S’il semble, en effet, difficile de nier la présence aux côtés de l’armée ukrainienne des nazillons du Bataillon d’Azov, il faut bien admettre que c’est d’abord le discours et les choix du Kremlin qui posent problème. La Russie, qui n’a jamais été, de toute son histoire, une puissance bienveillante pour ses voisins comme pour son propre peuple, n’aime guère, ces temps-ci, qu’on lui rappelle le drame dantesque de l’Holodomor, le génocide qu’ont subi à partir de 1932 les paysans ukrainiens à l’initiative de la si fraternelle URSS. Comme toutes les tyrannies, le régime russe, d’ailleurs, geint beaucoup et se plaint en permanence des torts qu’on lui fait, mais oublie systématiquement les crimes qu’il commet pour se venger. Les tyrans, assis sur des montagnes de cadavres, sont des hommes bien fragiles, incapables de résister à la contrariété ou à la frustration, anxieux, paranoïaques, refusant les opinions contraires et s’isolant jusqu’à croire leurs propres mensonges délirants.
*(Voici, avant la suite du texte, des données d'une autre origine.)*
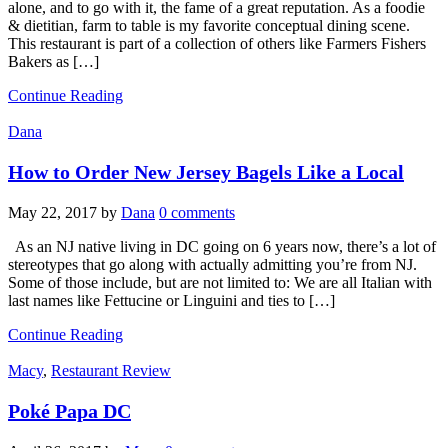
alone, and to go with it, the fame of a great reputation. As a foodie
& dietitian, farm to table is my favorite conceptual dining scene.
This restaurant is part of a collection of others like Farmers Fishers
Bakers as […]
Continue Reading
Dana
How to Order New Jersey Bagels Like a Local
May 22, 2017
by
Dana
0 comments
As an NJ native living in DC going on 6 years now, there’s a lot of
stereotypes that go along with actually admitting you’re from NJ.
Some of those include, but are not limited to: We are all Italian with
last names like Fettucine or Linguini and ties to […]
Continue Reading
Macy
,
Restaurant Review
Poké Papa DC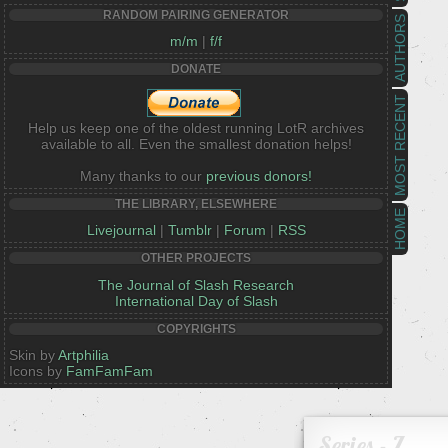
RANDOM PAIRING GENERATOR
AUTHORS
m/m
|
f/f
DONATE
MOST RECENT
Help us keep one of the oldest running LotR archives
available to all. Even the smallest donation helps!
Many thanks to our
previous donors!
THE LIBRARY, ELSEWHERE
HOME
Livejournal
|
Tumblr
|
Forum
|
RSS
OTHER PROJECTS
The Journal of Slash Research
International Day of Slash
COPYRIGHTS
Skin by
Artphilia
Icons by
FamFamFam
Series - Z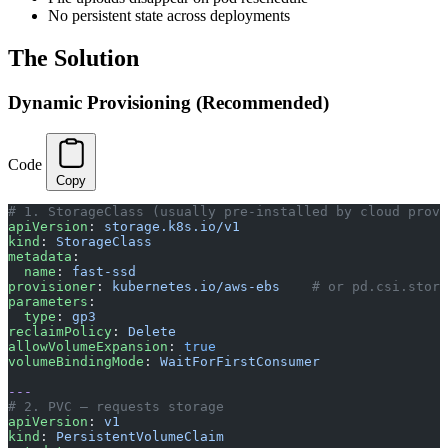
No persistent state across deployments
The Solution
Dynamic Provisioning (Recommended)
Code
Copy
# 1. StorageClass (usually pre-installed by cloud provi
apiVersion
: 
storage.k8s.io/v1
kind
: 
StorageClass
metadata
:
  name
: 
fast-ssd
provisioner
: 
kubernetes.io/aws-ebs
    # or pd.csi.stora
parameters
:
  type
: 
gp3
reclaimPolicy
: 
Delete
allowVolumeExpansion
: 
true
volumeBindingMode
: 
WaitForFirstConsumer
---
# 2. PVC — requests storage
apiVersion
: 
v1
kind
: 
PersistentVolumeClaim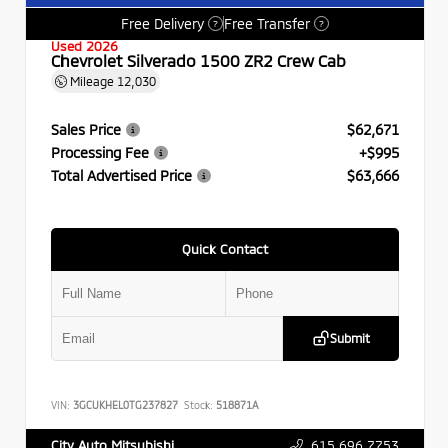
Free Delivery
Free Transfer
?
?
Used 2026
Chevrolet Silverado 1500 ZR2 Crew Cab
Mileage
12,030
Sales Price
$62,671
Processing Fee
+$995
Total Advertised Price
$63,666
Quick Contact
Submit
VIN:
3GCUKHEL0TG237827
Stock:
518871A
615.696.7753
City Auto Mitsubishi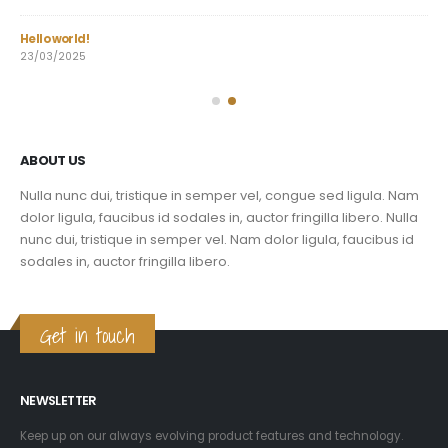
Hello world!
Dur
23/03/2025
03/
ABOUT US
Nulla nunc dui, tristique in semper vel, congue sed ligula. Nam
dolor ligula, faucibus id sodales in, auctor fringilla libero. Nulla
nunc dui, tristique in semper vel. Nam dolor ligula, faucibus id
sodales in, auctor fringilla libero.
Get in touch
NEWSLETTER
Keep up on our always evolving product features and technology.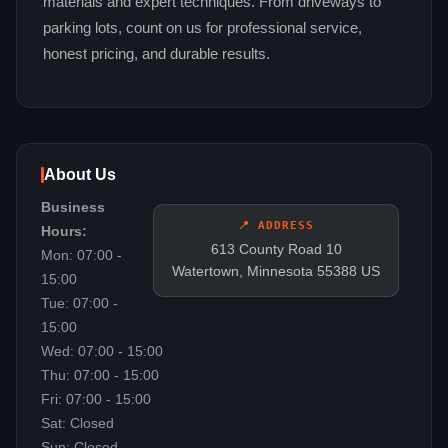
materials and expert techniques. From driveways to
parking lots, count on us for professional service,
honest pricing, and durable results.
About Us
Business
📍 ADDRESS
Hours:
613 County Road 10
Mon: 07:00 -
Watertown, Minnesota 55388 US
15:00
Tue: 07:00 -
15:00
Wed: 07:00 - 15:00
Thu: 07:00 - 15:00
Fri: 07:00 - 15:00
Sat: Closed
Sun: Closed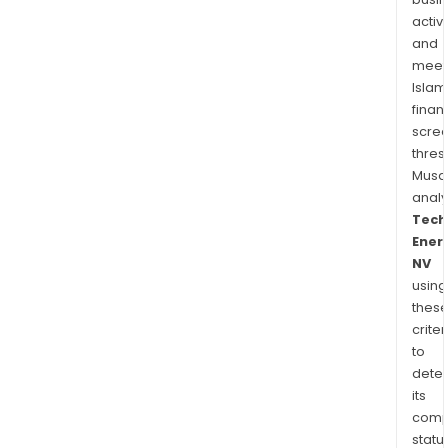
activi
and
meet
Islam
finan
scre
thres
Musa
anal
Tech
Ener
NV
using
thes
criter
to
dete
its
comp
status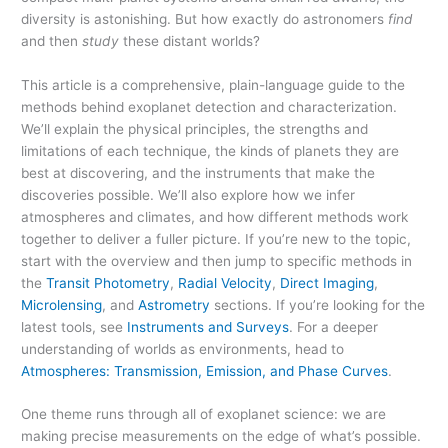
diversity is astonishing. But how exactly do astronomers
find
and then
study
these distant worlds?
This article is a comprehensive, plain-language guide to the
methods behind exoplanet detection and characterization.
We’ll explain the physical principles, the strengths and
limitations of each technique, the kinds of planets they are
best at discovering, and the instruments that make the
discoveries possible. We’ll also explore how we infer
atmospheres and climates, and how different methods work
together to deliver a fuller picture. If you’re new to the topic,
start with the overview and then jump to specific methods in
the
Transit Photometry
,
Radial Velocity
,
Direct Imaging
,
Microlensing
, and
Astrometry
sections. If you’re looking for the
latest tools, see
Instruments and Surveys
. For a deeper
understanding of worlds as environments, head to
Atmospheres: Transmission, Emission, and Phase Curves
.
One theme runs through all of exoplanet science: we are
making precise measurements on the edge of what’s possible.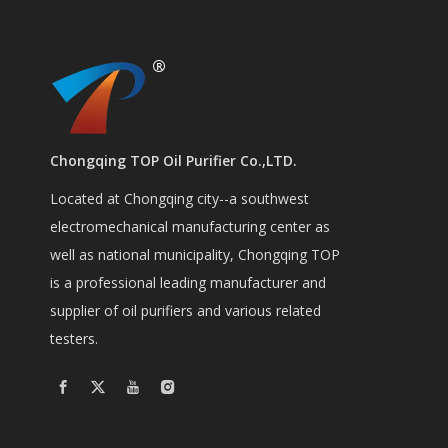
Chongqing TOP Oil Purifier Co.,LTD.
Located at Chongqing city--a southwest
electromechanical manufacturing center as
well as national municipality, Chongqing TOP
is a professional leading manufacturer and
supplier of oil purifiers and various related
testers.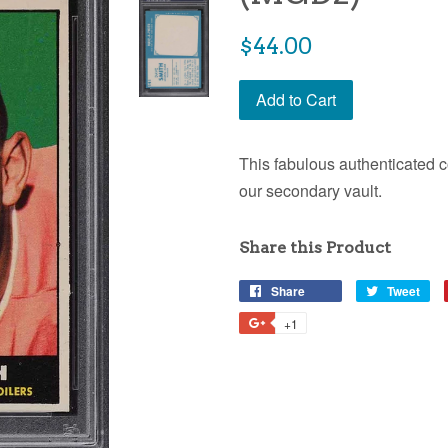
$44.00
Add to Cart
This fabulous authenticated c
our secondary vault.
Share this Product
Share
Tweet
+1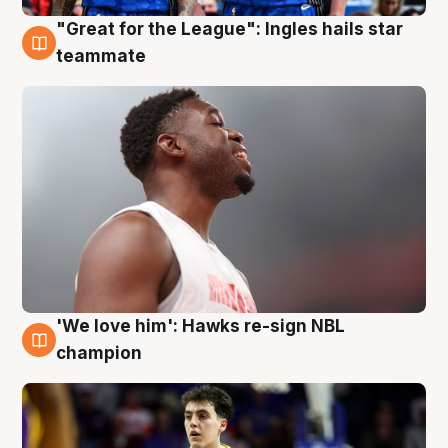
"Great for the League": Ingles hails star
6 Aug
teammate
'We love him': Hawks re-sign NBL
6 Aug
champion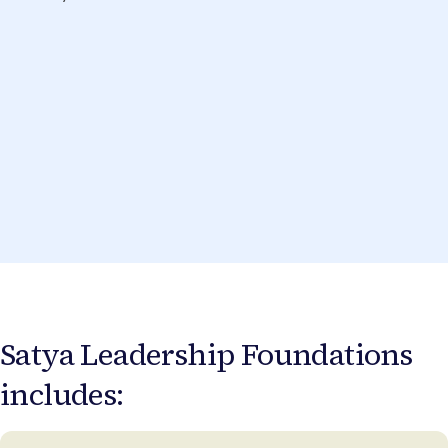
Satya Leadership Foundations
includes: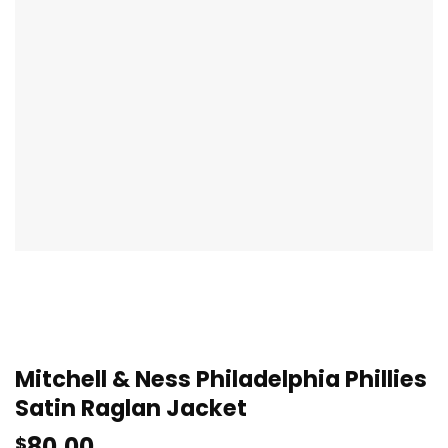
Mitchell & Ness Philadelphia Phillies
Satin Raglan Jacket
80.00
$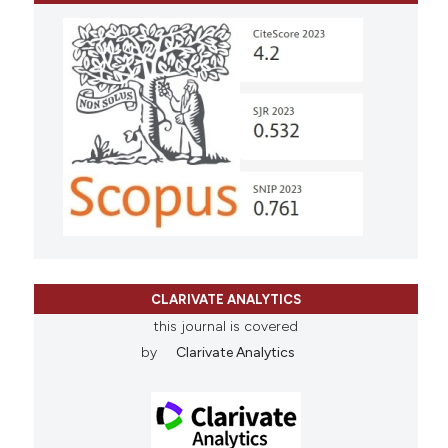
CLARIVATE ANALYTICS
this journal is covered
by
Clarivate Analytics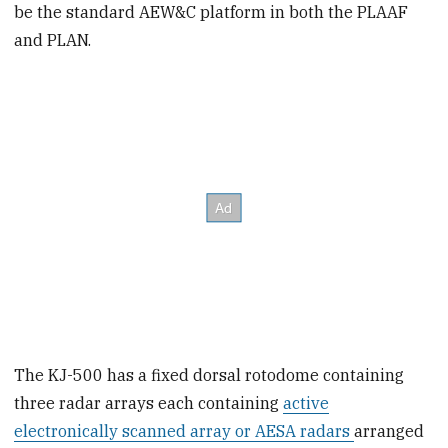
be the standard AEW&C platform in both the PLAAF
and PLAN.
The KJ-500 has a fixed dorsal rotodome containing
three radar arrays each containing
active
electronically scanned array or AESA radars
arranged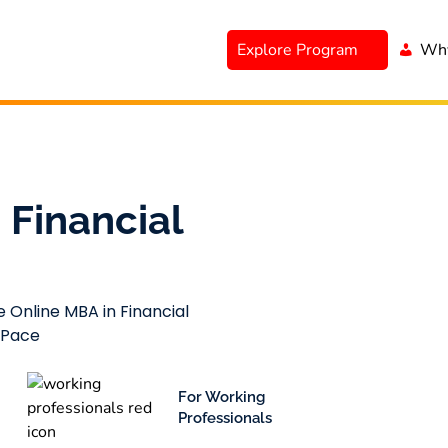
Explore Program
Why
 Financial
e Online MBA in Financial
 Pace
For Working
Professionals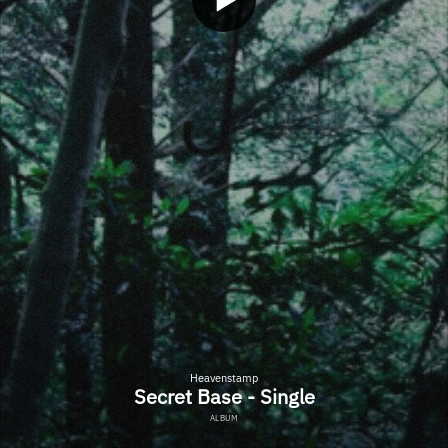
Heavenstamp
Secret Base - Single
ALBUM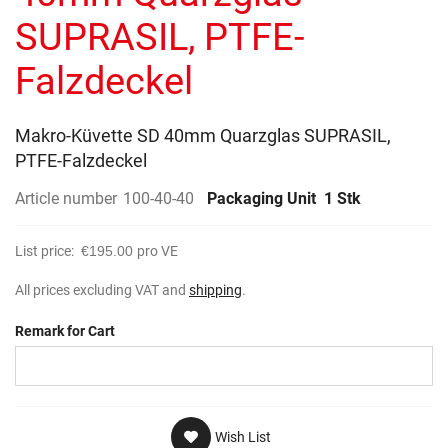
gallery
SUPRASIL, PTFE-
Falzdeckel
Makro-Küvette SD 40mm Quarzglas SUPRASIL,
PTFE-Falzdeckel
Article number
100-40-40
Packaging Unit
1 Stk
List price:
€195.00
pro VE
All prices excluding VAT and
shipping
.
Remark for Cart
Wish List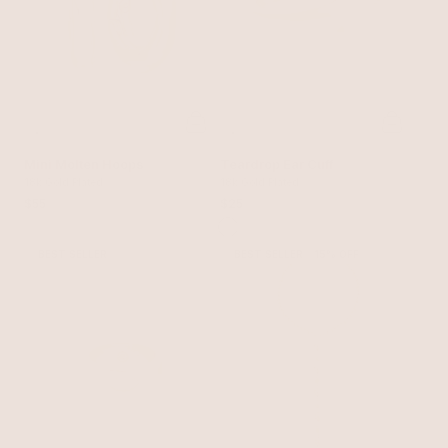
Mini Molten Hoops
Teardrop Ear Cuff
18k Gold Plated
18k Gold Plated
$55
$25
BEST SELLER
BEST SELLER
15% OFF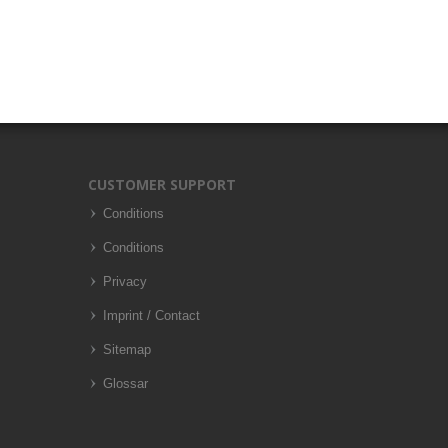
CUSTOMER SUPPORT
Conditions
Conditions
Privacy
Imprint / Contact
Sitemap
Glossar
Le régime russe, qui finance sans limite depuis au moins dix ans tous les ultranationalistes, fascistes et néonazis du monde occidental, se serait d’un coup d’un seul mobilisé contre l’antisémitisme et le racisme ? Le fait est, en réalité, que les arguments avancés par Moscou pour justifier l’invasion de l’Ukraine relèvent du plus pur antisémitisme, comme le relevait dès 2014 Galia Ackerman et comme l’a souligné The Guardian au début de la guerre. On imagine que cette autre charmante tradition russe ne choque ni à l’extrême-droite, au RN ou chez Zemmour Lucien, ni chez les Insoumis, dont les ambiguïtés régulières sur le sujet sont bien connues et, une fois n’est pas coutume dans ce parti, plutôt assumées. On rappellera d’ailleurs, l’air de rien, que le fondateur du groupe Wagner, le débonnaire Dimitri Outkin, ne compte pas parmi les contempteurs les plus acharnés du nazisme. Les dirigeants maliens auront bientôt l’occasion de bénéficier du soutien de ces charmants bambins.
L’invasion russe de l’Ukraine, tragédie d’une effroyable ampleur, aura eu le mérite de nous rappeler quelques obligations essentielles. La défense de notre pays, de nos principes et de nos institutions n’a rien d’un luxe, et celles et ceux qui ricanent quand on leur parle de matériels militaires plus nombreux, de contre-espionnage, de lutte contre les ingérences ou de menaces critiques devraient être durablement déconsidérés. Nicolas Tenzer, en écrivant que la guerre est en Ukraine constituait un moment déterminant, essentiel, pour nos démocraties et pour la paix, nous place devant nos responsabilités. Il s’agit à la fois de nous dresser contre une puissance ouvertement hostile et d’identifier ici, sur nos plateaux et dans nos studios, les mouvements politiques qui, au lieu de contribuer au débat national, ne font que le dégrader par leur démagogie et leur lente corruption de la démocratie. Ne confondons pas, ainsi, confrontation des idées et promotion des crimes d’une dictature qui assassine et emprisonne, et rémunère ses partisans comme on paye des prostituées ou des pleureuses.
Rien ne différencie véritablement Jean-Luc Mélenchon d’Éric Zemmour ou de Marine Le Pen : même rapport distant avec la vérité, même fausse culture, même goût pour les complots, même démagogie, mêmes démêlés avec la justice, même relecture imbécile de l’Histoire. Soyons à la hauteur du moment et privilégions les démocrates aux satrapes, fascistes et autres bolivariens.